Die Banker's Simulation zeigt, wie moderne BWL im gesamtwirtschaftlichen Kontext funktioniert

Trockenübungen für Bank-Praktiker


Angehende Piloten üben meist erst am Flugsimulator, bevor sie in die echten Maschinen umsteigen und Passagiere durch die Luft transportieren. Aber Banker? In den Geldinstituten lernt der Nachwuchs den Umgang mit fremdem Geld meist gleich in der Praxis: "learning by doing". Das kann Nachteile haben: Während Flugzeugführer am Simulator Luftlöcher, kurze Landebahnen und andere gefährliche Situationen durchspielen können, ohne den Boden unter den Füßen zu verlieren, tragen die Bankkaufleute stets das Risiko mit sich, ganze Bankencrashs zu verursachen (Die Baring-Bank läßt grüßen.)

______________________________

▸ **DETAILS ZUR AUFGABE**: Bitte entnimm dem Text über die Banker's Simulation wortgetreu die Passage, die mit „Die Banker's Simulation“ beginnt und bis einschließlich „Baring-Bank läßt grüßen.)“ reicht.

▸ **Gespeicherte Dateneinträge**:
______________________________

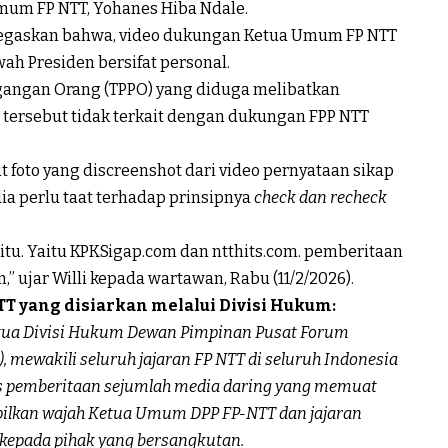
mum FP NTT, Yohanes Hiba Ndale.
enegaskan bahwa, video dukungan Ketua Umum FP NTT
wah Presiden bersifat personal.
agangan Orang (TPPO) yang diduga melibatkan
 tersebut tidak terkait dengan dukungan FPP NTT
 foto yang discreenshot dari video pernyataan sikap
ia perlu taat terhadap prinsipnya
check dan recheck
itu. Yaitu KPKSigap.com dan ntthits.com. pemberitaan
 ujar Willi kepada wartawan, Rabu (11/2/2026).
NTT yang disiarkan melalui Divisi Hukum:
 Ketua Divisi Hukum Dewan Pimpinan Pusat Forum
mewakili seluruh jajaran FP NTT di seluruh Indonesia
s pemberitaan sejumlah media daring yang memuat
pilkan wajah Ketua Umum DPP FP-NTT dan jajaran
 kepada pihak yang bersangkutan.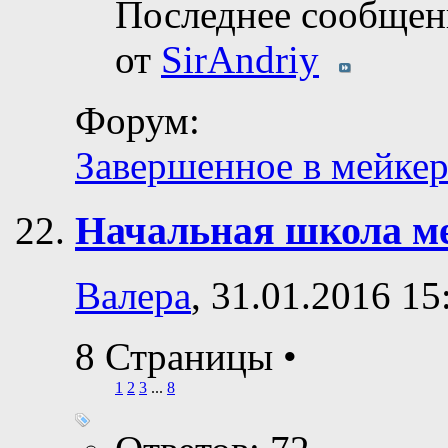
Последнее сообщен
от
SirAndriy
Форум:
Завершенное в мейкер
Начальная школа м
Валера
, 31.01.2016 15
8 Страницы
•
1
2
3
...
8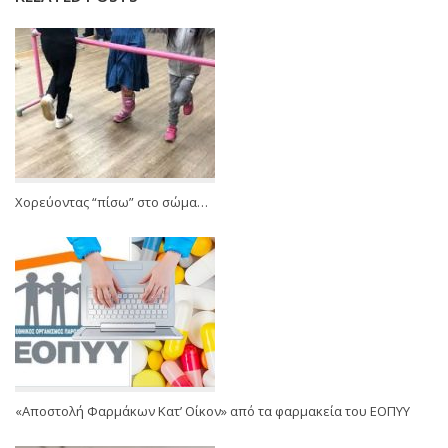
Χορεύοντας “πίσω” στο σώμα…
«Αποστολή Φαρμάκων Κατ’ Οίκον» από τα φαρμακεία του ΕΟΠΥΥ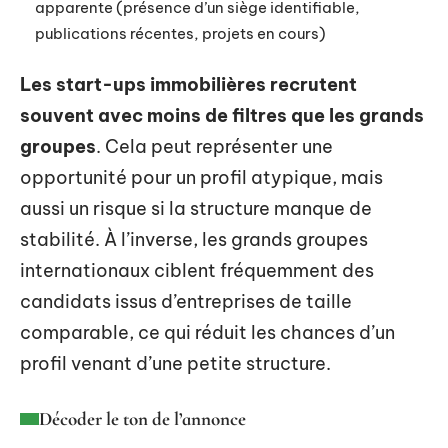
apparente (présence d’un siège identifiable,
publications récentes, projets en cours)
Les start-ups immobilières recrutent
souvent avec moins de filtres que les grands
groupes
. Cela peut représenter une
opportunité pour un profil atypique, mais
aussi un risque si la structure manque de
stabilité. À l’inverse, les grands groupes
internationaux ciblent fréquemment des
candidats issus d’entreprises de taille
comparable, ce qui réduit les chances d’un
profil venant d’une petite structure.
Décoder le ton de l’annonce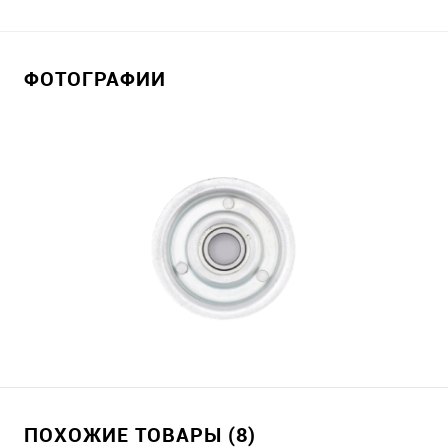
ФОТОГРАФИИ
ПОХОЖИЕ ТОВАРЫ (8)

______________________________

▸ **ANTWORT ZUR AUFGABE**:
Die Banker's Simulation zeigt, wie moderne BWL im gesamtwirtschaftlichen Kontext funktioniert

Trockenübungen für Bank-Praktiker


Angehende Piloten üben meist erst am Flugsimulator, bevor sie in die echten Maschinen umsteigen und Passagiere durch die Luft transportieren. Aber Banker? In den Geldinstituten lernt der Nachwuchs den Umgang mit fremdem Geld meist gleich in der Praxis: "learning by doing". Das kann Nachteile haben: Während Flugzeugführer am Simulator Luftlöcher, kurze Landebahnen und andere gefährliche Situationen durchspielen können, ohne den Boden unter den Füßen zu verlieren, tragen die Bankkaufleute stets das Risiko mit sich, ganze Bankencrashs zu verursachen (Die Baring-Bank läßt grüßen.)